◆ About this exercise:
In your copy of the listing below, reproduce each word exactly and include no pictures.

◆ Exercise data:
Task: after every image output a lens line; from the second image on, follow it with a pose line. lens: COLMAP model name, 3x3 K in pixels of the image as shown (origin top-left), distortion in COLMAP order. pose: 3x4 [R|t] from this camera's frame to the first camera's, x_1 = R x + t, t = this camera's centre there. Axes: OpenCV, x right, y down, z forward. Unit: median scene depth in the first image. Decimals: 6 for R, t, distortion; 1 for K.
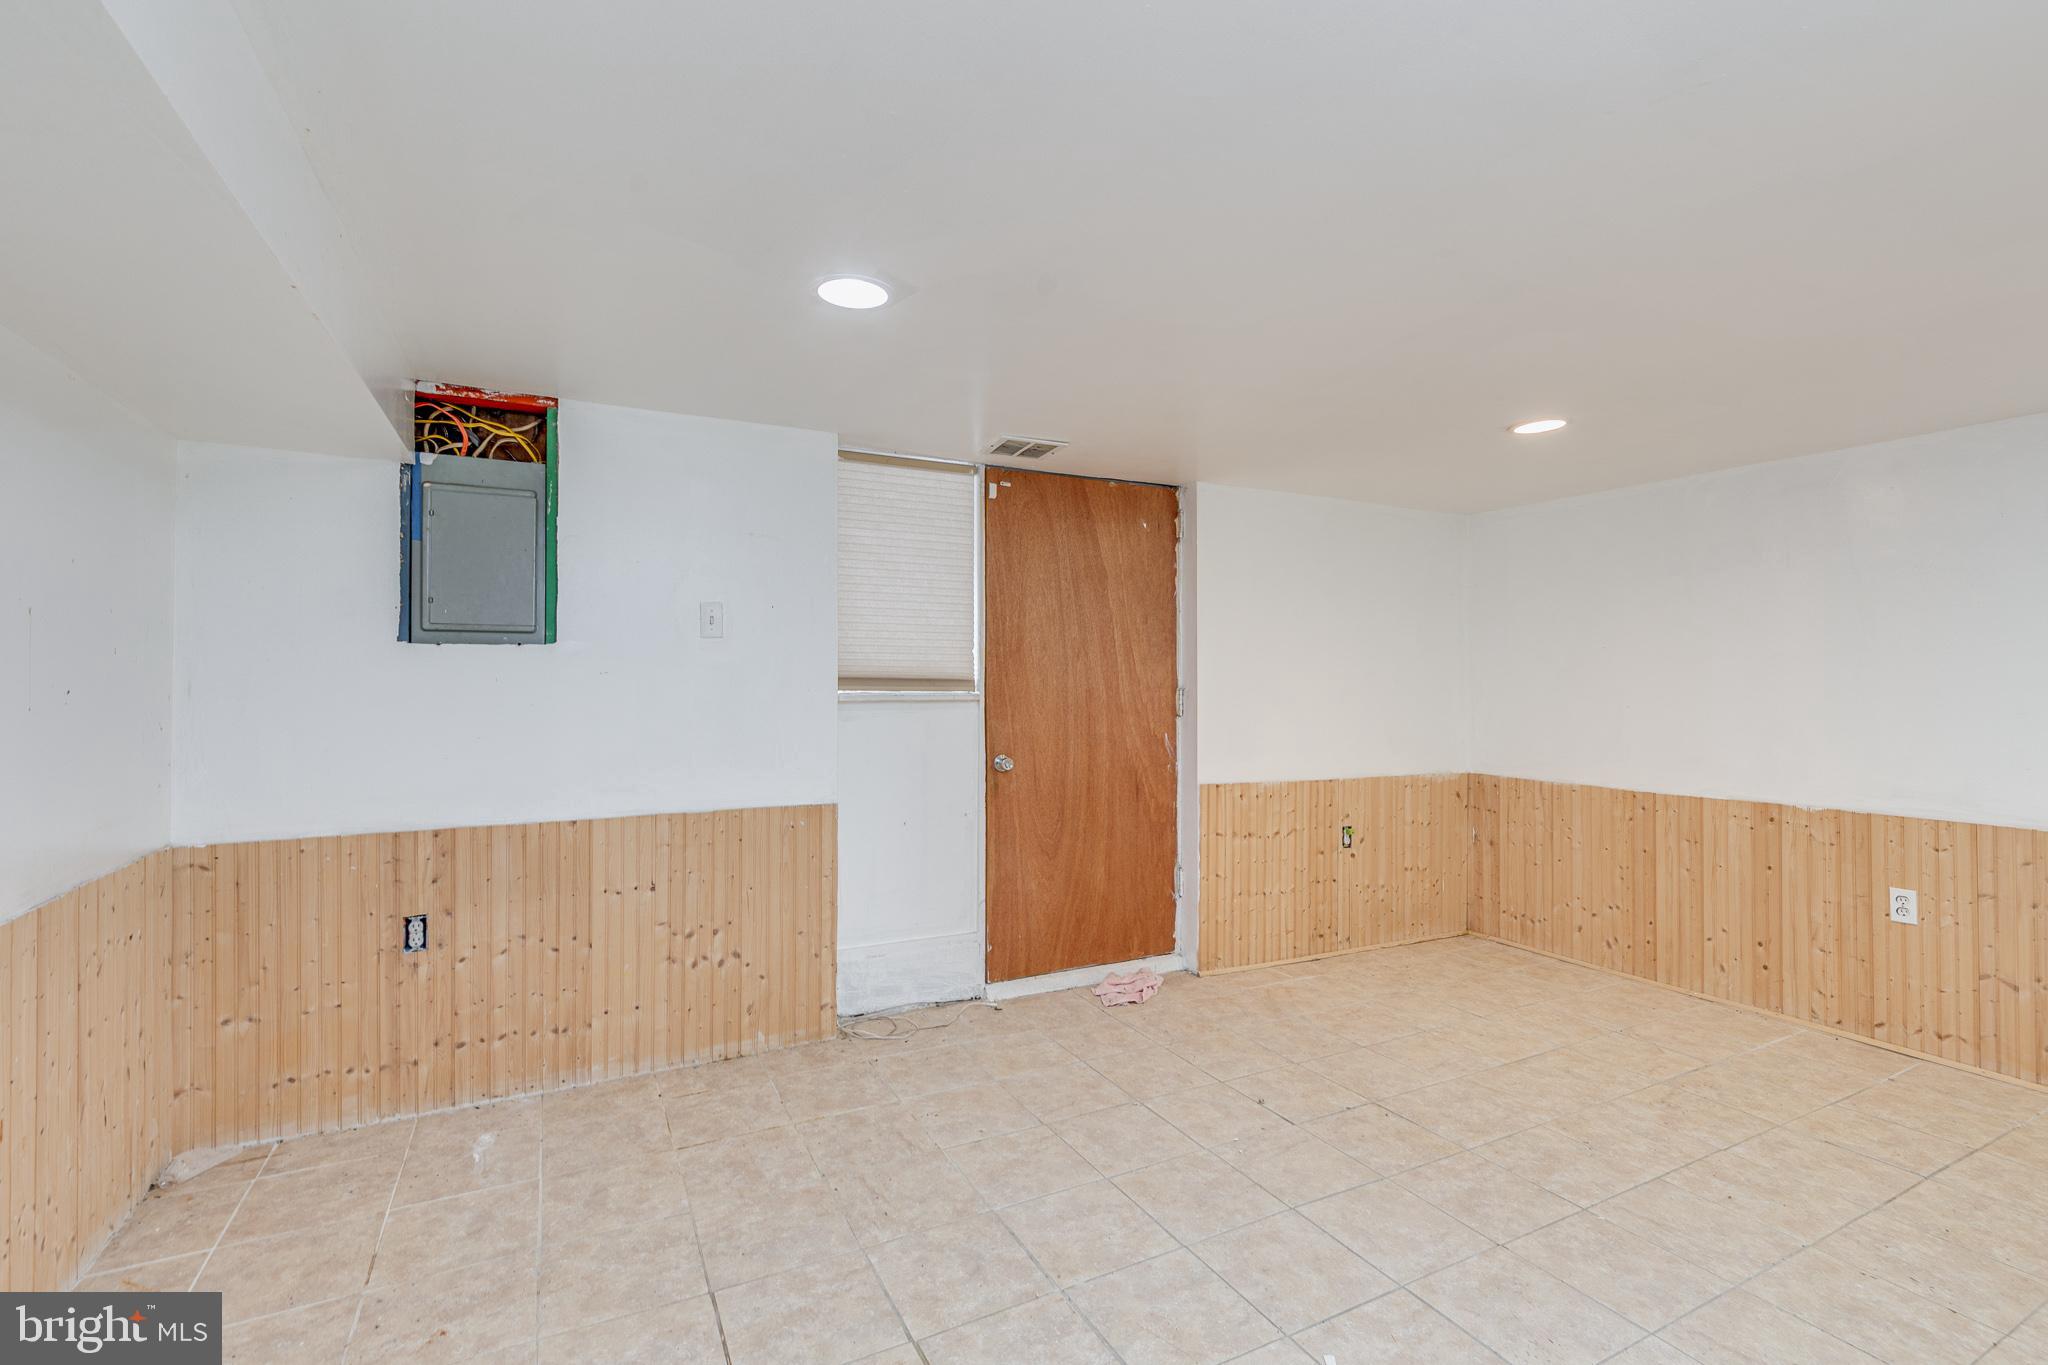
lens RADIAL K [[926.7, 0, 1026.4], [0, 926.7, 675.0], [0, 0, 1]] dist [0.005093, -0.001190]
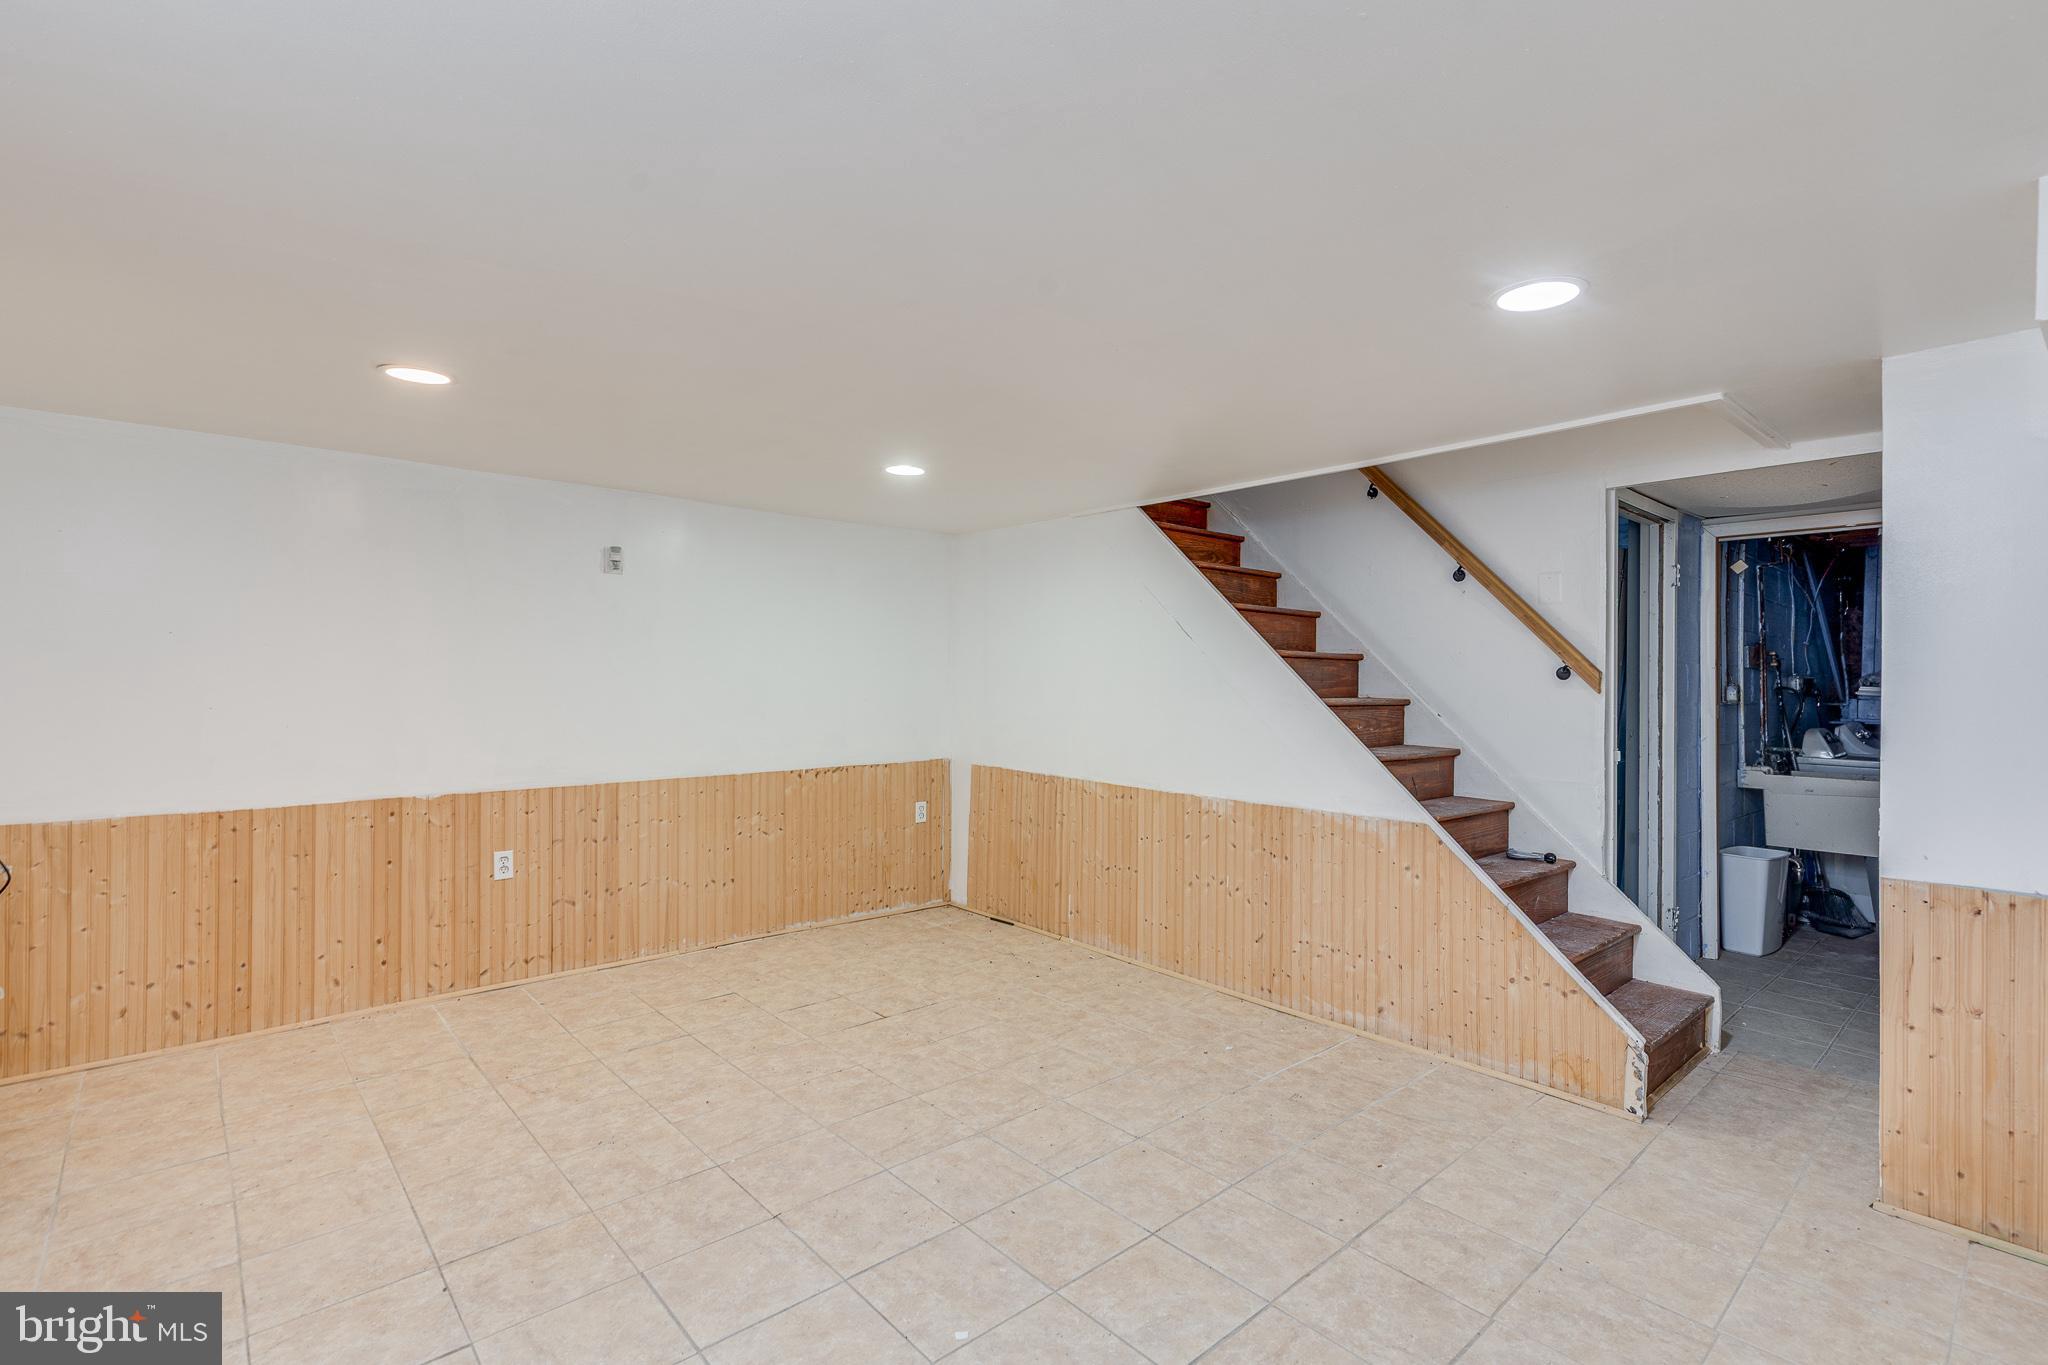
lens RADIAL K [[926.7, 0, 1026.4], [0, 926.7, 675.0], [0, 0, 1]] dist [0.005093, -0.001190]
pose [[-0.248110, -0.002603, 0.968728, -0.363985], [-0.016818, 0.999857, -0.001620, -0.005892], [-0.968586, -0.016694, -0.248119, 0.614496]]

◆ Exercise answer:
Task: after every image output a lens line; from the second image on, follow it with a pose line. lens: COLMAP model name, 3x3 K in pixels of the image as shown (origin top-left), distortion in COLMAP order. pose: 3x4 [R|t] from this camera's frame to the first camera's, x_1 = R x + t, t = this camera's centre there. Axes: OpenCV, x right, y down, z forward. Unit: median scene depth in the first image. Decimals: 6 for R, t, distortion; 1 for K.
lens RADIAL K [[926.7, 0, 1026.4], [0, 926.7, 675.0], [0, 0, 1]] dist [0.005093, -0.001190]
lens RADIAL K [[926.7, 0, 1026.4], [0, 926.7, 675.0], [0, 0, 1]] dist [0.005093, -0.001190]
pose [[-0.248110, -0.002603, 0.968728, -0.363985], [-0.016818, 0.999857, -0.001620, -0.005892], [-0.968586, -0.016694, -0.248119, 0.614496]]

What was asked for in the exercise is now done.